How does being a film producer and financier weave into your work?

Menstrual health and documentary film are two of the most massively underfunded, key opportunities for scalable impact. Storytelling is one of those wonderful things that make us human. We are our stories. They are the thing that connects us. Listening to the stories and experiences of others are opportunities to develop, change, and connect. To find a common ground and to empathize with others.

When it comes to documentaries, it must be one of the only businesses where you complete the product before you're able to close the budget. It’s so incredibly high risk.

I have been funding and financing documentaries for almost ten years with a wonderful partner, Victoria Steventon. It’s been over forty-five films and we are also just getting started. Again, I find that partnership has unlocked so many opportunities for me and resulted in incredible learning and friendship.
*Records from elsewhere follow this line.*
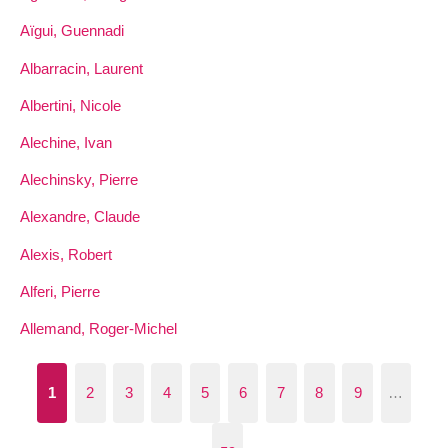
Aïgui, Guennadi
Albarracin, Laurent
Albertini, Nicole
Alechine, Ivan
Alechinsky, Pierre
Alexandre, Claude
Alexis, Robert
Alferi, Pierre
Allemand, Roger-Michel
1
2
3
4
5
6
7
8
9
…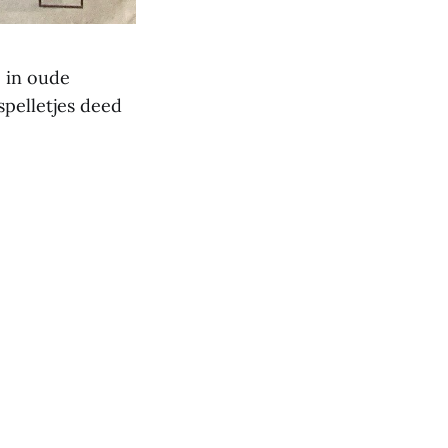
e in oude
pelletjes deed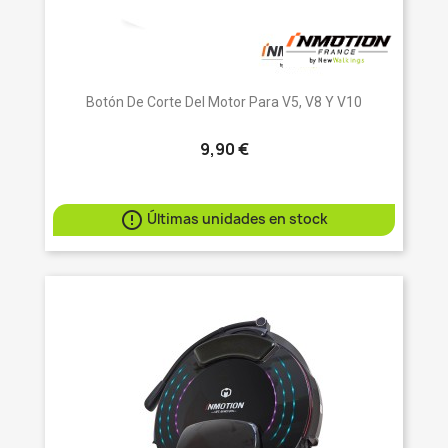
Botón De Corte Del Motor Para V5, V8 Y V10
9,90 €

Últimas unidades en stock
Adequate and just menstrual health and reproductive health is a problem, particularly in many middle- and low-income countries, which you focus on. It is also an issue that is stigmatized even in high functioning, developed countries. In the US, for example, girls and women under the poverty level cannot get financial support to help them purchase menstrual care products. What are some of the main causes behind this?

Menstrual equity is a problem, but what we really lack is the research to show what the most effective solution would be. We are seeing governments earmarking millions of dollars to provide free menstrual pads, but we don’t know if that is the solution menstruators need, or even want. There is too much of a fixation on products as the solution when what is really needed is evidence to show what menstruators need and the impacts of the interventions that we have.

And lack of education is a big problem. In some places, young menstruators don’t know what is happening to them when they get their first period because the issue is so highly stigmatized that no one ever prepared them for what to expect and what to do.

In addition to the stigma around menstrual health, there are other global biases and challenges facing women that are also known, which include inequalities in the economic status, unpaid labor—the list continues. What are some things that are, perhaps, not as widely known but are critical to know?

There is a shameful gap when it comes to funding for female entrepreneurs. First, there are fewer female entrepreneurs, and compounding that is the fact that those female entrepreneurs in the space are held back by gender bias and stereotypes in the investment process. A recent report showed that 93 percent of all available capital in the Nordics in 2019 was picked up by all-male teams. We need to do better.

Morgan Stanley estimates that investors are missing out on businesses worth $4 trillion in revenue annually by not investing in more female- and minority-led enterprises.

What are some ways people can help advance the work that you do, and use their privilege to empower women in their communities and around the world?

Words are powerful and communication is essential. Being silent about issues like menstruation and female sexual health and pleasure only reinforces the idea that they are things we should be ashamed of and keep hidden.  Being open about our own lived experience and curious about others is a significant and important part of breaking the stigmas and moving the needle.  I bring my work home and take responsibility for raising the next generation to not hold the same stigmas that I was raised with and to be curious, especially amongst boys.  Reaching scalable impact will be through mainstreaming key women’s health issues that affect us all.

I also believe that we need to be better customers. Women drive or influence more than 70 percent of all consumer spending, so let’s show investors what is important to us.